Gather round, all those who yearn to see the favorites crumble, the rich go bust, the big names agonize, the meek inherit the earth, with wet hair and empty champagne bottles in their hands.
This is the Wal-Mart October, where the bargain buyers have hit the lottery. Where conventional wisdom has been knocked out of the ballpark like a fat New York Yankee fastball.
But so the unrest has gone, from Arizona to Oakland to the Bronx.
Pitching has been the pride of the Yankee empire, but the Anaheim Angels hit .376.
St. Louis Cardinals pitching was supposedly vulnerable, while Arizona had Cy Young I and Cy Young II. But the Diamondbacks batted .184 and were outscored 20-6.
The feared Oakland A's pitchers coughed up 27 Minnesota Twins runs. The team that won 20 straight went 1-2 at home.
Even if the Atlanta Braves were to get by Monday night against San Francisco, there was still Tom Glavine's 15.26 earned run average against the Giants.
Baseball is supposed to be more orderly than this, the results dictated by checkbook and common sense.
But nearly every fact of postseason life has been overthrown. The Bud Selig Book on Baseball, where all the nickel-and-dimers die young, has been rewritten in a week.
Pending Game5 Monday night between the Braves and Giants, not one higher-seeded team survived the first round. And the Braves were the only name left from the top nine payrolls when the season began.
The wealthy have been shown the door, with a bat to their heads.
Instead, we have an American League Championship Series between the Angels and Twins. On Opening Day, their rosters together cost $25 million less than the Yankees.
I don't know what destiny is, Minnesota catcher A.J. Pierzynski said. But sometimes if you play hard, you can create your own destiny.
Or as the poster proclaimed at Anaheim, held up during one of the Yankee clubbings, Half the payroll, twice the heart.
There were stunning images over the weekend, especially Saturday, when the two teams who cohabitated in last year's World Series were both axed within five hours.

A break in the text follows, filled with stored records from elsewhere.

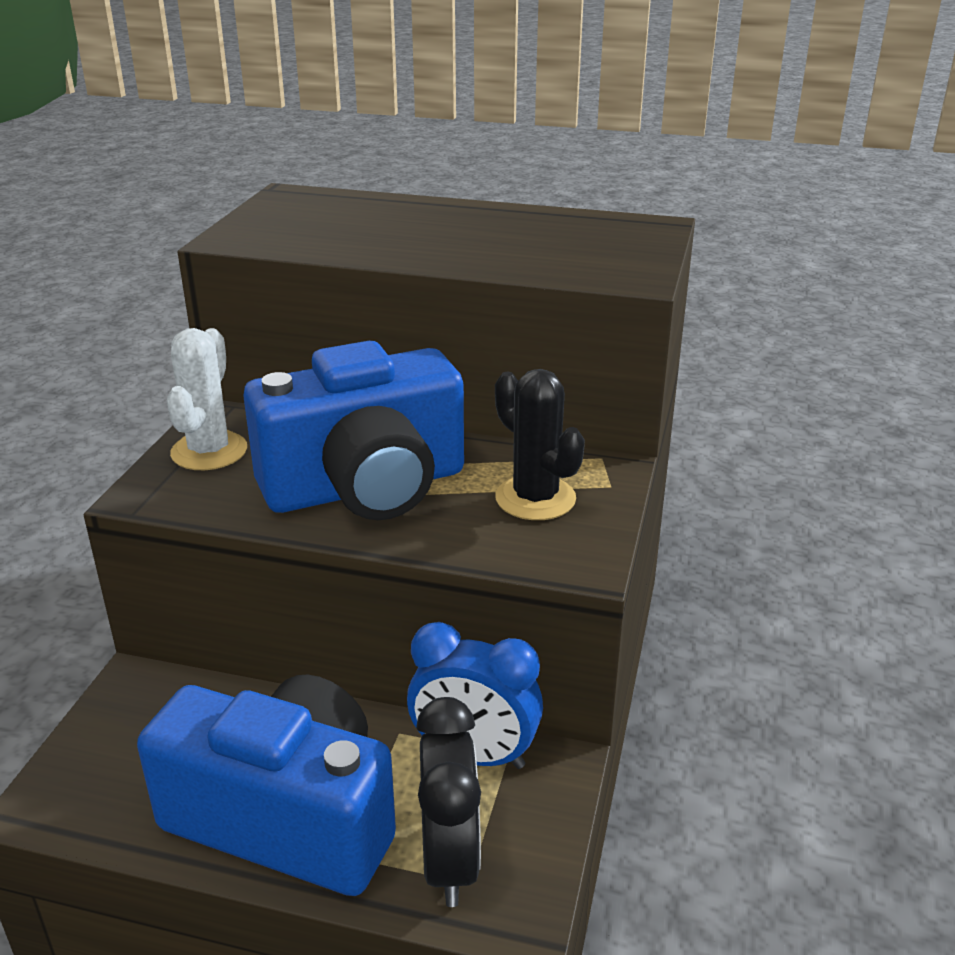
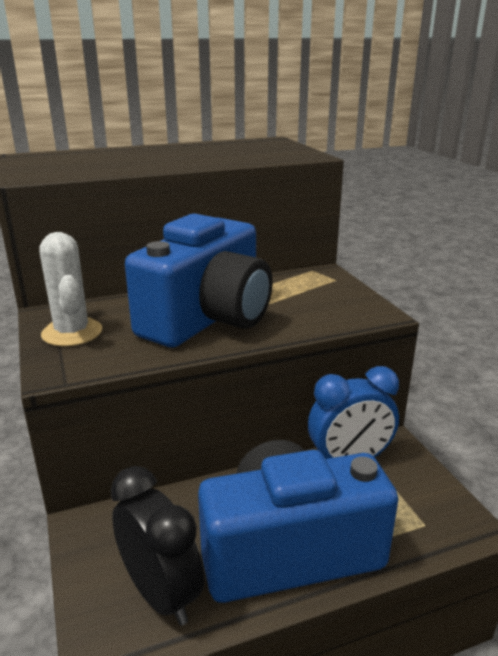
camera: 35 degrees left, 5 degrees down
(450, 860) = (403, 519): black clock -> black clock (161, 594)
(535, 498) = (309, 295): black cactus -> none

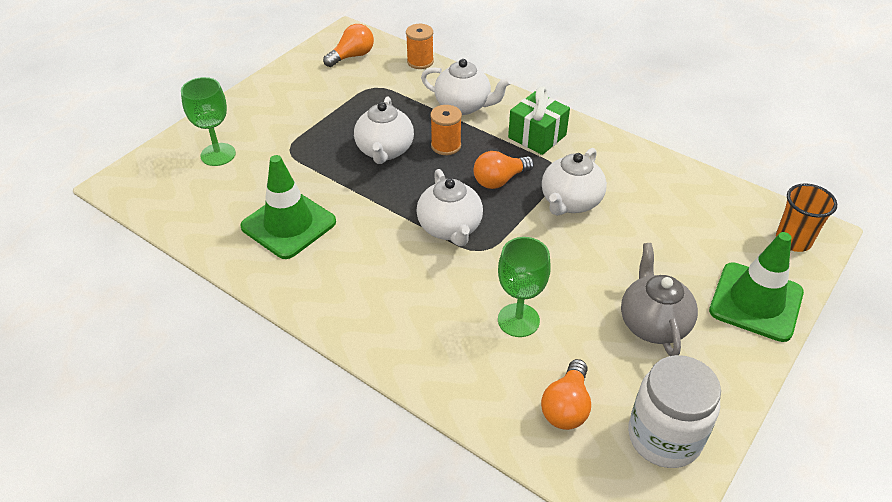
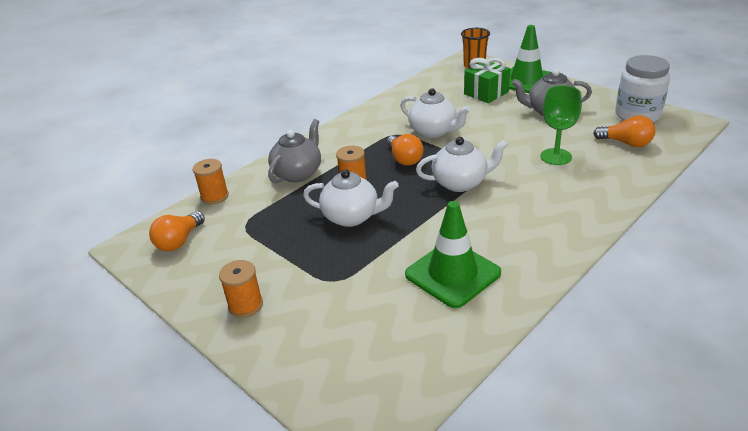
camera: 80 degrees left, 10 degrees down
(218, 154) = (328, 339): green goblet -> none
(265, 106) = (245, 305): none -> orange spool
(352, 56) = (179, 241): orange light bulb -> orange light bulb turned 120 degrees counterclockwise
(464, 106) = (298, 173): white teapot -> grey teapot
(537, 136) = (352, 141): green gift -> green gift (486, 93)

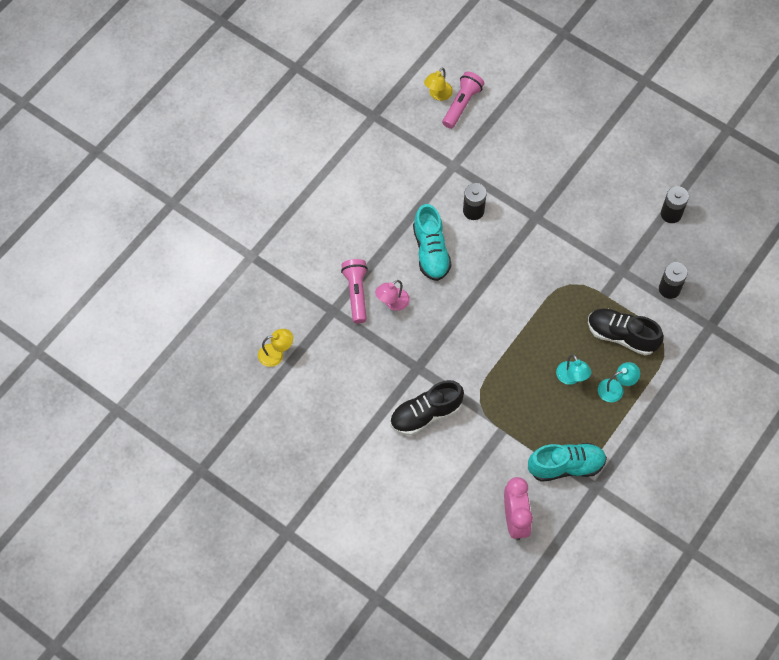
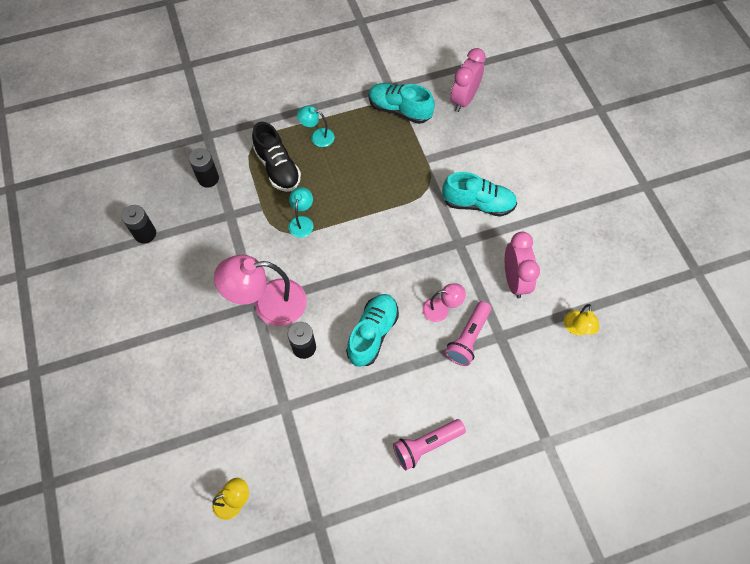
camera: 145 degrees left, 0 degrees up
(276, 354) = (576, 328): yellow lamp -> yellow lamp turned 105 degrees counterclockwise
(350, 364) = (514, 280): none -> pink clock
(425, 414) = (478, 204): black shoe -> turquoise shoe
(461, 104) = (220, 471): pink flashlight -> pink flashlight (426, 445)
(526, 224) = (268, 304): none -> pink lamp
(571, 378) = (343, 162): turquoise lamp -> turquoise lamp (302, 222)

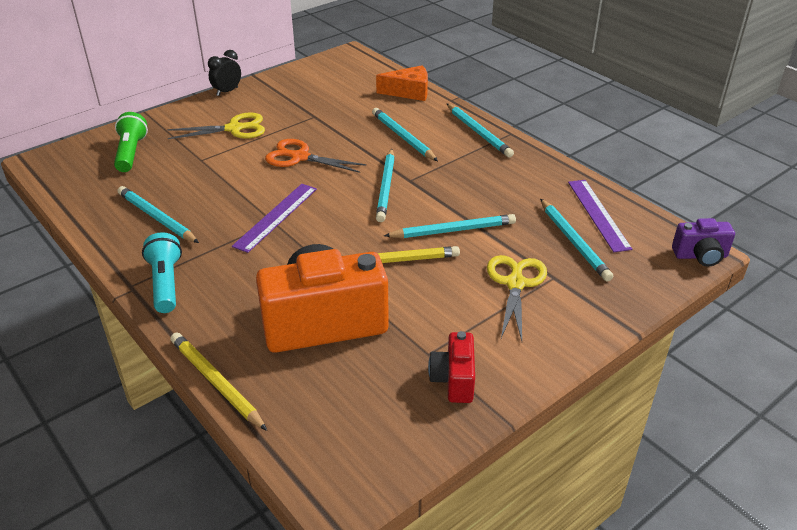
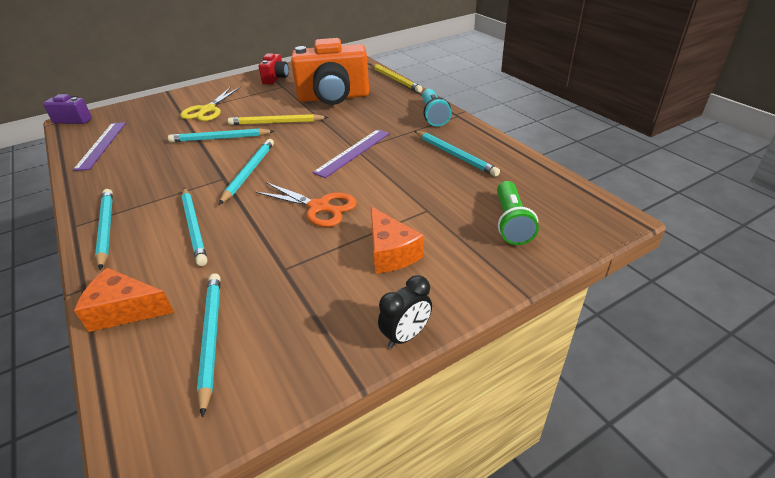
camera: 170 degrees left, 0 degrees up
(235, 129) = (391, 252): yellow scissors -> orange cheese
(574, 242) = (143, 129): turquoise pencil -> turquoise pencil (211, 337)

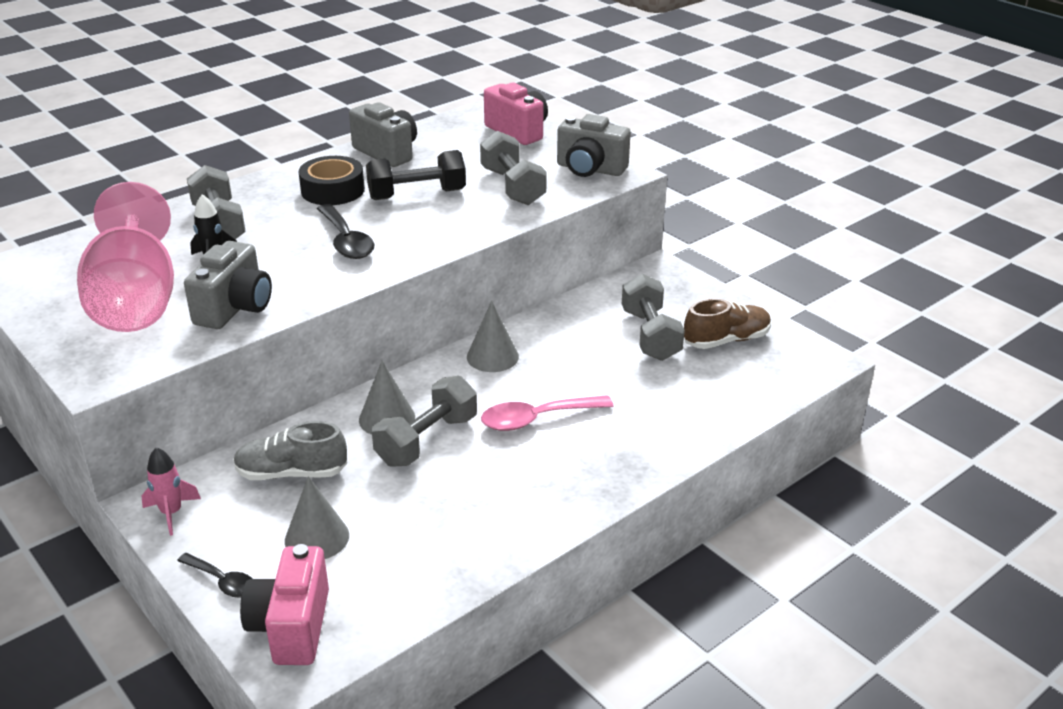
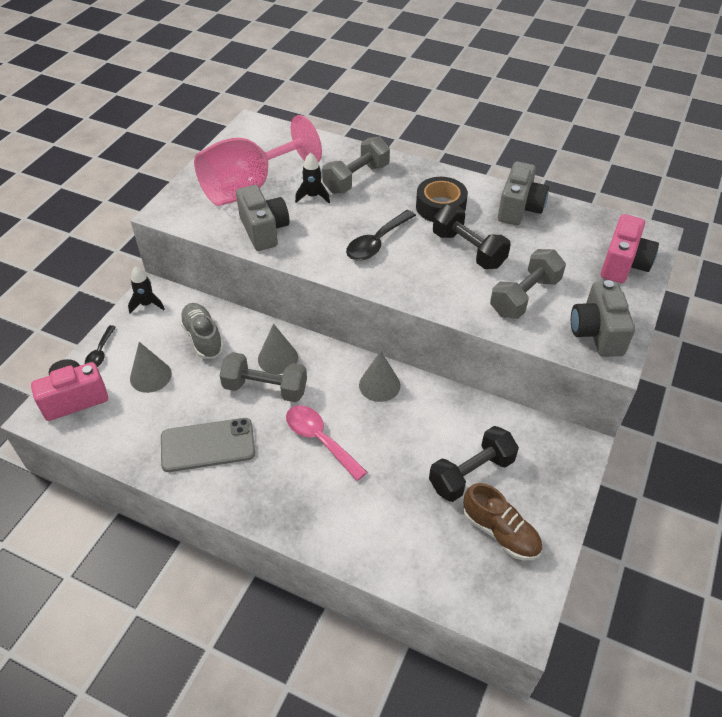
camera: 65 degrees right, 15 degrees up
(171, 513) = (147, 304): pink rocket -> black rocket
(235, 308) = (264, 230): grey camera -> grey camera turned 105 degrees counterclockwise
(479, 510) = (208, 445): none -> grey phone
(650, 335) = (471, 473): grey dumbbell -> black dumbbell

First, the Yankees watched the Angels celebrate. Then the Diamondbacks watched the Cardinals. The world had turned.
The clubhouse merriment has been raucous and unrestrained. It's what you get with sudden, surprising winners. The Yankees and Braves are usually much dryer after the first round. There is more business to winning at the top.
So baseball's final four will come with your choice of inspirations:
The Twins ... with their extraction from contraction.
The Cardinals ... with the memories of Darryl Kile and Jack Buck still burning and alive.
The Angels ... having to conquer not only the present but the past.
Uplifting stories are everywhere. There's probably no need mentioning how the Twins have been shopped around like a used car, and Disney has been trying to unload the Angels.
Baseball has been charmed, as the commissioner fields questions about the Minnesota team he once wanted condemned. For an unpredictable and high-scoring week, will and audacity have been what's counted. Money doesn't seem to matter. At least for the moment.